Les fans des Beatles

Christian Le Bart, Presses universitaires de Rennes, 2000, 242 p., 120 F.

De Theodor Adorno à Pierre Bourdieu, la sociologie de la culture s'est le plus souvent employée à réduire la figure du « fan » à un pur produit de l'industrie culturelle. Celle-ci transformerait « le peuple en insectes », ou le pousserait à une participation passive et fictive. A travers son étude des fans du célèbre groupe de Liverpool, Christian Le Bart propose une approche qui rompt radicalement avec cette vision critique qu'il qualifie d'ultra-élitiste. Dans le cadre d'une sociologie de l'identité et à travers une trentaine d'entretiens avec des fans, il décortique les multiples processus d'appropriation de l'univers et de l'imaginaire Beatles : « Aimer les Beatles, c'est souscrire à une certaine image de soi. »

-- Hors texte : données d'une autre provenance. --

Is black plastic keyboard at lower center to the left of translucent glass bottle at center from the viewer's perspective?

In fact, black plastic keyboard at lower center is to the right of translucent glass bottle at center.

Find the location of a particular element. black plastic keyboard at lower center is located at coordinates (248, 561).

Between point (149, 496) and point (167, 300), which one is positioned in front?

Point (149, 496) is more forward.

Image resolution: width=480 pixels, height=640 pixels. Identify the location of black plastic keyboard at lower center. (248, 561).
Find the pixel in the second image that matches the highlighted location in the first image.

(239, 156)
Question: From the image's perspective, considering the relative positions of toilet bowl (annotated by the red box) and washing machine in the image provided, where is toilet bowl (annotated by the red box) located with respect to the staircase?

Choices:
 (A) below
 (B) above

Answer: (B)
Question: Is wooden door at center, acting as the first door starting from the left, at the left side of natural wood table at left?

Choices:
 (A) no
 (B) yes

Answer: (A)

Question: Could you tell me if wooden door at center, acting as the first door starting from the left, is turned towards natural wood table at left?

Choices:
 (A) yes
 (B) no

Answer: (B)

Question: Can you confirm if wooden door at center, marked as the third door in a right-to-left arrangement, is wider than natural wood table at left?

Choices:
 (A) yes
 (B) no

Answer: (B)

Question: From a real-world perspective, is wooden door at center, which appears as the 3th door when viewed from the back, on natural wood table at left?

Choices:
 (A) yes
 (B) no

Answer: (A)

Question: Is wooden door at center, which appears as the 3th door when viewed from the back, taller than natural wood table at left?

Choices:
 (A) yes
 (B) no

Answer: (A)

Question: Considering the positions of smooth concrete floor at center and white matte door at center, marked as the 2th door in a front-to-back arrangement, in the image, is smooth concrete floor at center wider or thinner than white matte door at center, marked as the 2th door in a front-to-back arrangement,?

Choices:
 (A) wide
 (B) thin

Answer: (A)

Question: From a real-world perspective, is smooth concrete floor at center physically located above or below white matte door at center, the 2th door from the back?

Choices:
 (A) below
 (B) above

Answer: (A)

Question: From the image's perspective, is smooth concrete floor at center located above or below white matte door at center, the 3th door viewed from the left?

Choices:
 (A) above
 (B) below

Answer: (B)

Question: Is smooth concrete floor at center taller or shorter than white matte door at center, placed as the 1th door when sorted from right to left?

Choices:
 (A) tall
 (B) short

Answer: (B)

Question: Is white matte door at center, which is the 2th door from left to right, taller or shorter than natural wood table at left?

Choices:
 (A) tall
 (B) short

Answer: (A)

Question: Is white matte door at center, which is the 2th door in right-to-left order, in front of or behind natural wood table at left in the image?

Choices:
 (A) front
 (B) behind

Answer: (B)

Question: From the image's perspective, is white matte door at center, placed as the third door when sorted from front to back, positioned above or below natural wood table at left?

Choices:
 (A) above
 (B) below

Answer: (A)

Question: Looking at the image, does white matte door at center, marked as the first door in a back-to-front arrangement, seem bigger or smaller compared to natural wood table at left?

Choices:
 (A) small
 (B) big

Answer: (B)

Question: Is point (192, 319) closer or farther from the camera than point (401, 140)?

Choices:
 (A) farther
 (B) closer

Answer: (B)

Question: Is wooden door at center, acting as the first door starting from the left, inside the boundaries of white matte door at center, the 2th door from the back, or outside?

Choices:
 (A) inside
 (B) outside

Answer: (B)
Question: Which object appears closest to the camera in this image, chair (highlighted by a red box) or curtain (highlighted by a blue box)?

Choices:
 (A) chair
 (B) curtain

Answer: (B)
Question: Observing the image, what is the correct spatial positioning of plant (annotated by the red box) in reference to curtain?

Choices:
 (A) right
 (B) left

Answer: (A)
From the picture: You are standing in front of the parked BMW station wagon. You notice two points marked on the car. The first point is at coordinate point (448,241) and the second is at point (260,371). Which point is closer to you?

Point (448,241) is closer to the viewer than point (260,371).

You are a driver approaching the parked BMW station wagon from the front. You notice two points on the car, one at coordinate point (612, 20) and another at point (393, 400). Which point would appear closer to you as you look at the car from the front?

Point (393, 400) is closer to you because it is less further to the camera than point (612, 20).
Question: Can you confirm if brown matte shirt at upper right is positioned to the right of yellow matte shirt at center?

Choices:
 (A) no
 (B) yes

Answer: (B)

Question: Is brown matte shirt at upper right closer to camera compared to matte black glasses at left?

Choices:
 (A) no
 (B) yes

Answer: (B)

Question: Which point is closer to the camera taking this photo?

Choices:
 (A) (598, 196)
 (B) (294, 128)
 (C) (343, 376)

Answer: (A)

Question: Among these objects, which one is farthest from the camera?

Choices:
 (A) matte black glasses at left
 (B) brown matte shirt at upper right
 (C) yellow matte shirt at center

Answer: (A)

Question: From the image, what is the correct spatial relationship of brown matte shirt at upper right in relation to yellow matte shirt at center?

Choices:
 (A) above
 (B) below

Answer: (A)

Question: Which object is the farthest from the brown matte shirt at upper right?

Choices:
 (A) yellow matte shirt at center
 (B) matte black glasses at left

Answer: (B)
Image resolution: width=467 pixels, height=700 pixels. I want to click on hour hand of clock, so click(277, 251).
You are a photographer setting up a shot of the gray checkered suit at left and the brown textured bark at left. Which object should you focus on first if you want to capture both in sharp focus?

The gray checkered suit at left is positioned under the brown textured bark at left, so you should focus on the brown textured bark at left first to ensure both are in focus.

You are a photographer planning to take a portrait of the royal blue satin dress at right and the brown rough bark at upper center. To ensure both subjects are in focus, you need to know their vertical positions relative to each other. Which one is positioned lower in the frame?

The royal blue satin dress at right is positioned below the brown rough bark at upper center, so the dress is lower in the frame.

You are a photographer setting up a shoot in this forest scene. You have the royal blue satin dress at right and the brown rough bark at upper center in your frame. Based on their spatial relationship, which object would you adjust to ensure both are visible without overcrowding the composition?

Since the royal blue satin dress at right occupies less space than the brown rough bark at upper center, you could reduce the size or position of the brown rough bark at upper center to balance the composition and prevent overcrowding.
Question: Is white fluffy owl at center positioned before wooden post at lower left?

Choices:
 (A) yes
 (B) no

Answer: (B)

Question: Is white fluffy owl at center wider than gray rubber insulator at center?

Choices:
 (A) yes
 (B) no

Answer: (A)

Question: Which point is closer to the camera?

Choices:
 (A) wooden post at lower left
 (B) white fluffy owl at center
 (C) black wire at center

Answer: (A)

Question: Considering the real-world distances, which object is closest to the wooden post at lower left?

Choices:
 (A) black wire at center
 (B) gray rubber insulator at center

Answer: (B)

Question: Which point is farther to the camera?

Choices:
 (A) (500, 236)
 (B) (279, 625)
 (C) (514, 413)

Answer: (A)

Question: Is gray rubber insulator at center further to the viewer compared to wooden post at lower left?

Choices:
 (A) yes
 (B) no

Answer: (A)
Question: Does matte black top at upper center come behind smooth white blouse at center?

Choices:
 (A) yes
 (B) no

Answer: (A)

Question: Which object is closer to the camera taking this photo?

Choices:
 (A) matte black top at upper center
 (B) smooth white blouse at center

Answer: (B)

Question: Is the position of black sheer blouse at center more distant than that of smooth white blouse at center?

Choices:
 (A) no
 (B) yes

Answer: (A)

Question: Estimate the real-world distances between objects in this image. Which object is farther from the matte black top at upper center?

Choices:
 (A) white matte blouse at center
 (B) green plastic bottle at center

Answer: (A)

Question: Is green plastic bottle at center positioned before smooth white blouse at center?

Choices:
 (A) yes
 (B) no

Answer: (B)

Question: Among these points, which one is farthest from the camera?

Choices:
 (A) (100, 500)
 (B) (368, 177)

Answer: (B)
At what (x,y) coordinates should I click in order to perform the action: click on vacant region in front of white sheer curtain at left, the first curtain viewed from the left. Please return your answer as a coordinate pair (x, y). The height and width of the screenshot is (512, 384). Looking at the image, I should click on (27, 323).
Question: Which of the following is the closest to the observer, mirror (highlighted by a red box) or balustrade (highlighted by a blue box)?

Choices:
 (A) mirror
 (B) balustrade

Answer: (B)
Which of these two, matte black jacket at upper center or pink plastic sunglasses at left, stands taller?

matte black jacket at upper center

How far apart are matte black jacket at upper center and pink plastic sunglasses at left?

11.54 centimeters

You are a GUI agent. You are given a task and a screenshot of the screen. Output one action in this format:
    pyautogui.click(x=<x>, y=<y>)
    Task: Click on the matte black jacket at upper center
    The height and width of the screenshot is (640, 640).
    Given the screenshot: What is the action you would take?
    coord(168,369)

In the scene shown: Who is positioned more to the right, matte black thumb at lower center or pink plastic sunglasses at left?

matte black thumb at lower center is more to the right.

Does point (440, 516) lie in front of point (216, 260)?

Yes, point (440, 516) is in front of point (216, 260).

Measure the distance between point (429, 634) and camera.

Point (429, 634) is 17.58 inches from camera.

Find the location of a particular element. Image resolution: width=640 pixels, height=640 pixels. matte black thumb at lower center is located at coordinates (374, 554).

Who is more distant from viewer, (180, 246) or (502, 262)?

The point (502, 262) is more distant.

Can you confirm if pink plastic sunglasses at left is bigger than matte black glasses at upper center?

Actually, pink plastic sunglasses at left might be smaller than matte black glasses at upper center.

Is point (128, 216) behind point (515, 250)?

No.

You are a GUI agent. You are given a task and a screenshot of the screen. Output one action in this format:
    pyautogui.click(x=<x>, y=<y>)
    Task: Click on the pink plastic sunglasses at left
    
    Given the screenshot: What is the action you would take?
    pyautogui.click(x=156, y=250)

L'auteur, qui se revendique lui-même comme « fan », décrit les étapes de cette appropriation, et tout ce qu'elle implique dans le rapport à soi et au monde. Le moment du « coup de foudre » est largement provoqué par l'influence des copains. Commence ensuite un long chemin de découverte de l'univers Beatles, vécu comme chemin personnel, étroitement lié à une histoire de vie : « J'ai surtout apprécié les Beatles à partir du moment où mon mari est tombé malade », dit une fan. La musique des Beatles est ainsi vécue comme l'expression d'une intimité, de sentiments intérieurs.

Après la phase de la découverte, vient celle de la revendication d'appartenance au « monde des Beatles ». L'affirmation identitaire se fait souvent par la confrontation, parfois agressive, avec d'autres imaginaires musicaux rivaux. Les réseaux d'admirateurs sont le théâtre de luttes symboliques internes à cet univers. Il s'agit, par exemple, de choisir son camp : Lennon versus McCartney... L'adhésion à l'une ou à l'autre de ces deux personnalités si opposées, c'est l'adhésion à une certaine vision du monde, à un certain style. Cette identification à l'univers Beatles, de « totale » chez le lycéen, tend à s'estomper ou à être relativisée à l'âge post-scolaire.

Dans une troisième partie de l'ouvrage, moins centrée sur le témoignage des acteurs que sur l'étude de données statistiques, Christian Le Bart montre l'absence de lien clair entre la position sociale et le goût musical. La passion Beatles n'est pas réductible à un profil social type, à une catégorie générationnelle ou à une appartenance politique.